1.4 The solar panel revolution - Annual Report 2017

When we imagine solar panels, we think of hard rectangular frames sitting on roofs, or spread out across expanses of deserts.

But imagine flexible, bendy solar panels, supple enough to skim a curved roof, pliable enough to be rolled up and transported easily, lightweight enough to be a thin film for the roof of a tent, and portable enough to be rolled out to generate power for emergency relief operations or taken into remote areas.

Printable solar materials that will allow all of this are closer than we think. Lead researcher in this MacDiarmid project, Associate Professor Justin Hodgkiss, says new printable photovoltaics will be low cost and able to replace silicon as the next generation of photovoltaic materials.

“Silicon cells are getting cheaper but still require a high-temperature, high-vacuum manufacturing process. For solar energy to be really accessible it needs to be much cheaper and faster to manufacture,” says Hodgkiss.

He says these printable semiconductors, including polymers and nanoparticles, can potentially be manufactured on a roll, cutting production costs.

“Their ease of transport and light weight also mean it is feasible for these to be manufactured in New Zealand and shipped anywhere in the world.”

Shiny is the enemy of good

When we see photos of those bright, shiny swathes of solar farms, we don’t automatically think of their shininess as a problem. But Hodgkiss says an ideal solar panel would look black. “Every bit of light that reflects off a solar panel is light not transformed into electricity. When no light bounces off, it means all visible light is getting in.”

This is where nanotechnology comes in.
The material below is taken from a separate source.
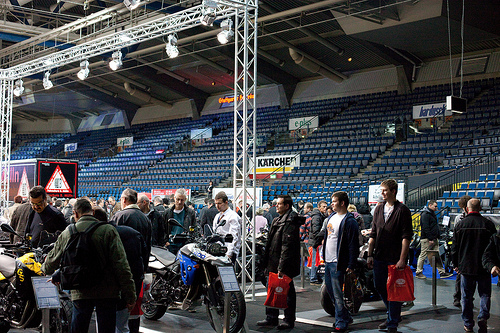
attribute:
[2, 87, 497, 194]
terraces — blue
Hodgkiss compares the idea to radio antennae on the roof of a building. “When you see large antennae on the top of buildings, their size is related to the radio frequencies they’re tracking. Radio waves are of the order of metres, so the antenna discs are this size. But optical wavelengths are in the order of hundreds of nanometres.”

He says the MacDiarmid team working on this (which includes University of Canterbury Professor Maan Alkaisi and Victoria University of Wellington Professor Eric Le Ru) is effectively creating tiny antennae that capture light and can direct it inside the solar panels.

“We’re making nanopatterns that make sure that light gets in and is not bounced away, and that capture and focus the light waves directly where they are needed in the solar panels.”

Blitzing with lasers

Figuring out which new materials are going to work best as solar panels involves a bit of trial and error, and a lot of very precise laser measurement. This has shaped the career of Hodgkiss, who switched from straight chemistry to using physics techniques to trial new solar contenders.

“When I started out as a chemist I was looking at molecular models for solar power conversion and trying to devise the best ‘recipe’. But I soon realised that real devices were already way more effective at solar-energy conversion than our models were ever likely to be. So we changed our approach; instead, we tried to understand how real solar photovoltaic devices work, and when comparing lots of them, to find the perfect recipe. We study the cells by blitzing them with very short pulses of lasers – essentially doing strobe photography – and taking snapshots of the electricity being produced.

“The MacDiarmid team is using lasers to understand where the energy losses are happening, where, for example, heat is being generated instead of electricity,” Hodgkiss explains.

The team also includes Professor Keith Gordon from Otago University, who is using lasers to help see the structure of materials inside a solar cell.

Hodgkiss emphasises the New Zealand-wide nature of these projects. “Each of these solar projects involves researchers from universities up and down New Zealand who wouldn’t be working together if it wasn’t for the MacDiarmid funding the research and collaboration, which enables them to connect.”